• _What to produce_:
Report how many of the lines below contain the string "درست". Give the number alone.

• _Given records_:
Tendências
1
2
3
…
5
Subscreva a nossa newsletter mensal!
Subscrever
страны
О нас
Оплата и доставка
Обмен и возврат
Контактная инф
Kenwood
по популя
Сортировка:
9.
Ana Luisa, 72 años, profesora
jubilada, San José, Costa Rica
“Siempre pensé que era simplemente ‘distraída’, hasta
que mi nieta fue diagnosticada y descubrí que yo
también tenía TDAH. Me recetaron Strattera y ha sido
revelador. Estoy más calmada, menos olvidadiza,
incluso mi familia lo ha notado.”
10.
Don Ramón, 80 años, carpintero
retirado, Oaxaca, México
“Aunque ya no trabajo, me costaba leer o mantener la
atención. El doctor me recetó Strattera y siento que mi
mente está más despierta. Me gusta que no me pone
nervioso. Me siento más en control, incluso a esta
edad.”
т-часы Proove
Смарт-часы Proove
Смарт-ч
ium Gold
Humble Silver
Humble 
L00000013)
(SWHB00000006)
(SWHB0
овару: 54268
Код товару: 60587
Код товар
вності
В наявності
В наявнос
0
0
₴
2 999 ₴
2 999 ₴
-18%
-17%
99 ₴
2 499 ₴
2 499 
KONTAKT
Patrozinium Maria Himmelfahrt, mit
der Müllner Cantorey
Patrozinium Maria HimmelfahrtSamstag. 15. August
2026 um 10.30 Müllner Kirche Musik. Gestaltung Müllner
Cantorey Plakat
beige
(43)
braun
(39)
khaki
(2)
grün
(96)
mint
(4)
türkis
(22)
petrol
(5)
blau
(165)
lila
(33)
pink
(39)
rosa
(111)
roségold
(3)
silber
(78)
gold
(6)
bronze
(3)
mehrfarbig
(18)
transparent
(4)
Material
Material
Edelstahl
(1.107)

--

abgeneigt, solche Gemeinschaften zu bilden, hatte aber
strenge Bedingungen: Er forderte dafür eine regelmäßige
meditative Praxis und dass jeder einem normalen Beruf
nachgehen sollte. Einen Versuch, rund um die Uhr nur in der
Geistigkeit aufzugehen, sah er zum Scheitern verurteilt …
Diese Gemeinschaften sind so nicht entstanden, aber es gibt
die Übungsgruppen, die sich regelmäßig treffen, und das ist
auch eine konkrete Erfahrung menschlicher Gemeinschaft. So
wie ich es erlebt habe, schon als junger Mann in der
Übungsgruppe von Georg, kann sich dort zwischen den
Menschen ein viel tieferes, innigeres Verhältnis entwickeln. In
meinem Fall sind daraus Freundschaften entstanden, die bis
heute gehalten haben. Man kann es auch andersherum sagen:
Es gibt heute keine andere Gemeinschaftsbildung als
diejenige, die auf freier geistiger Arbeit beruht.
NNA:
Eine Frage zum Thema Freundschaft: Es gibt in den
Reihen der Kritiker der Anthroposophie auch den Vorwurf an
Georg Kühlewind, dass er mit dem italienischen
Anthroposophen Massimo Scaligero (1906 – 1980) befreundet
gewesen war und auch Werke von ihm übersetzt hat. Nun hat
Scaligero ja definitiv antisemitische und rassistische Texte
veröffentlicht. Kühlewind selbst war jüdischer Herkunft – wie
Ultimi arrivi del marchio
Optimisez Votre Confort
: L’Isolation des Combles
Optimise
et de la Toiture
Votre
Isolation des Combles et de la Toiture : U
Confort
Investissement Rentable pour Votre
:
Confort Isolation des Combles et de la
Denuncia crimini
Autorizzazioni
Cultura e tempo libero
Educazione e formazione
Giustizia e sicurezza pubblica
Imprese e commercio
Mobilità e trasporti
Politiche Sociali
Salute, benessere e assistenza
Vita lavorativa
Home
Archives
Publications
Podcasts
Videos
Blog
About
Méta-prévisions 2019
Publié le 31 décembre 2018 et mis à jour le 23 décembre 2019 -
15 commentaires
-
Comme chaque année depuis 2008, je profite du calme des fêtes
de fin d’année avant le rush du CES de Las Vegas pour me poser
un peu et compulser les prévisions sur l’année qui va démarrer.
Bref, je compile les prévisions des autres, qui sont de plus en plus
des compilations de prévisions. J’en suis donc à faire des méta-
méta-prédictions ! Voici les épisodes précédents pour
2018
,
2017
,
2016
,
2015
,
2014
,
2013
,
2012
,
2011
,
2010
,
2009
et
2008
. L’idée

---

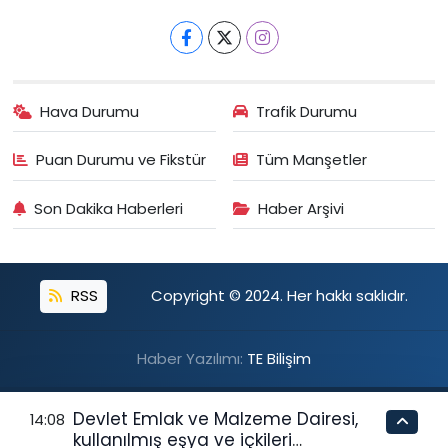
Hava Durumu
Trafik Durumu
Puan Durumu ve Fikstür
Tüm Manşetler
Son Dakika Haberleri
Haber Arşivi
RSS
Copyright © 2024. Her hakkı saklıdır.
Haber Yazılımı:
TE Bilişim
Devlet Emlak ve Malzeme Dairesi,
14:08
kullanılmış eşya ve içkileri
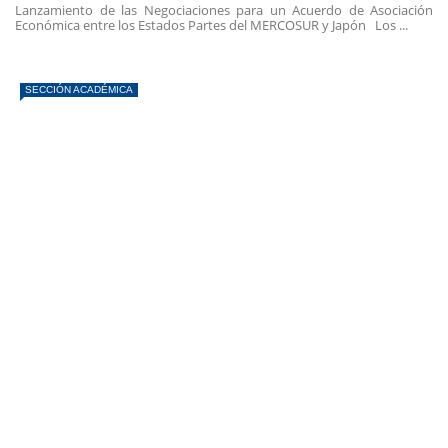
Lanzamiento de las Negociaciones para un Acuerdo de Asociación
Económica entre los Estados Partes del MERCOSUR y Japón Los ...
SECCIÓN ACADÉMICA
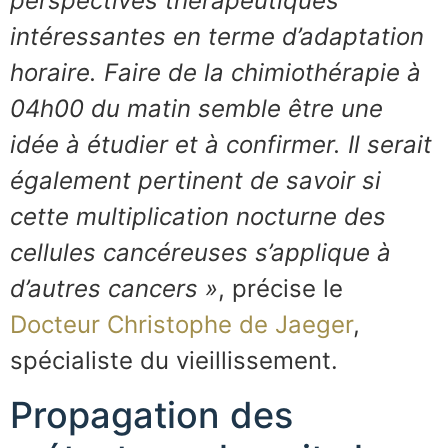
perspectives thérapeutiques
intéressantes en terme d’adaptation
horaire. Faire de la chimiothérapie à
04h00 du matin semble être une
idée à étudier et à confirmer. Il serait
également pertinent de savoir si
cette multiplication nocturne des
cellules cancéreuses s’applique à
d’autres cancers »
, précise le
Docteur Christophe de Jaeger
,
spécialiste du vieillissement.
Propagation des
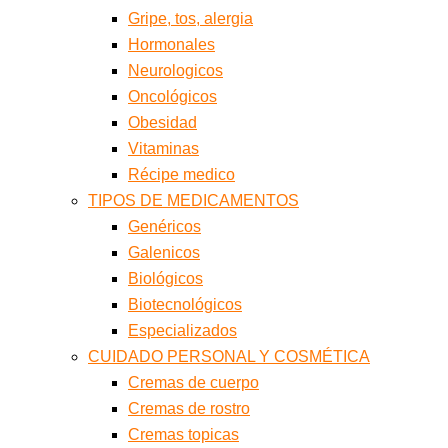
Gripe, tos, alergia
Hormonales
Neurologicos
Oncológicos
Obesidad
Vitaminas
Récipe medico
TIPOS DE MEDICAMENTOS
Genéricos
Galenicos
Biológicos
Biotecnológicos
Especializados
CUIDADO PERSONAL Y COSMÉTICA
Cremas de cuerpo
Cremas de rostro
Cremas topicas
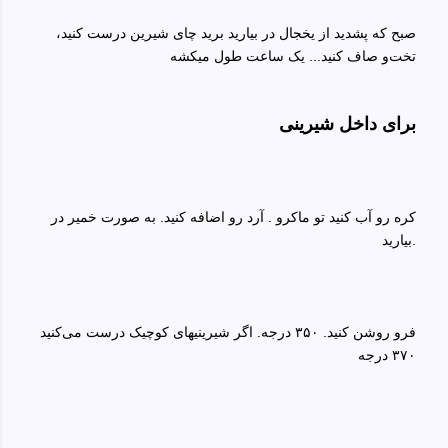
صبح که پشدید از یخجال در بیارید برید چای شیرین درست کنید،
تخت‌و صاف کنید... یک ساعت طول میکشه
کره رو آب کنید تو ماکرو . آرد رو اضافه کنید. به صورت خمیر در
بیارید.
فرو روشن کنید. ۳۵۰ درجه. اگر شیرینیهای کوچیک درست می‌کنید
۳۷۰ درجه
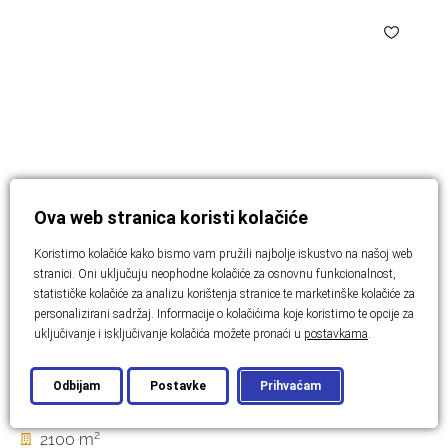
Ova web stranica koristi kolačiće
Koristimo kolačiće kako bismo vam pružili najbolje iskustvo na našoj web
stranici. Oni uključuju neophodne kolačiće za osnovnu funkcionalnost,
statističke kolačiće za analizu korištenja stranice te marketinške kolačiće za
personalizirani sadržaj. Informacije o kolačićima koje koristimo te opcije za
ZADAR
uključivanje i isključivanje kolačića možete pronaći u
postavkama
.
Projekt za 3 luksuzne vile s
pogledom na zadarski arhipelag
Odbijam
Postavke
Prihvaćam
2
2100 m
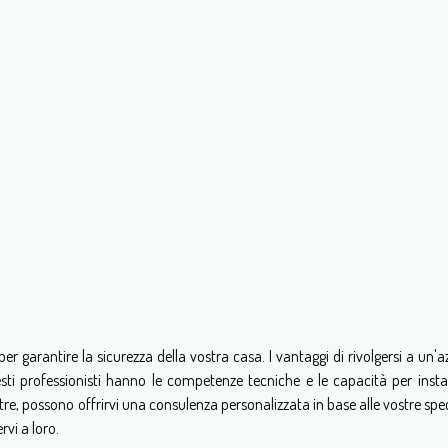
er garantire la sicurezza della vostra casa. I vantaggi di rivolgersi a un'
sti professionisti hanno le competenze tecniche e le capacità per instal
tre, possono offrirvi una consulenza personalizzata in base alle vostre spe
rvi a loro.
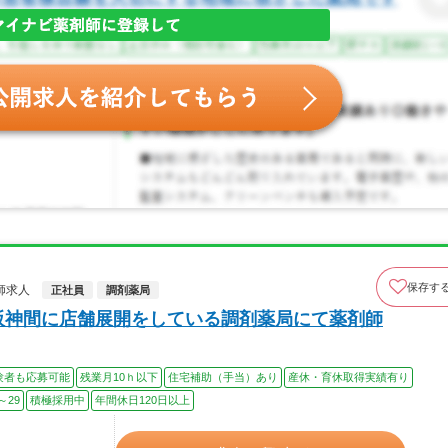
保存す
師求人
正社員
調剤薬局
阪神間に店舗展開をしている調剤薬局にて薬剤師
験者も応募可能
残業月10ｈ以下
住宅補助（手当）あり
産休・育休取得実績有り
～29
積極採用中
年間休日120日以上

• _Exercise output_:
2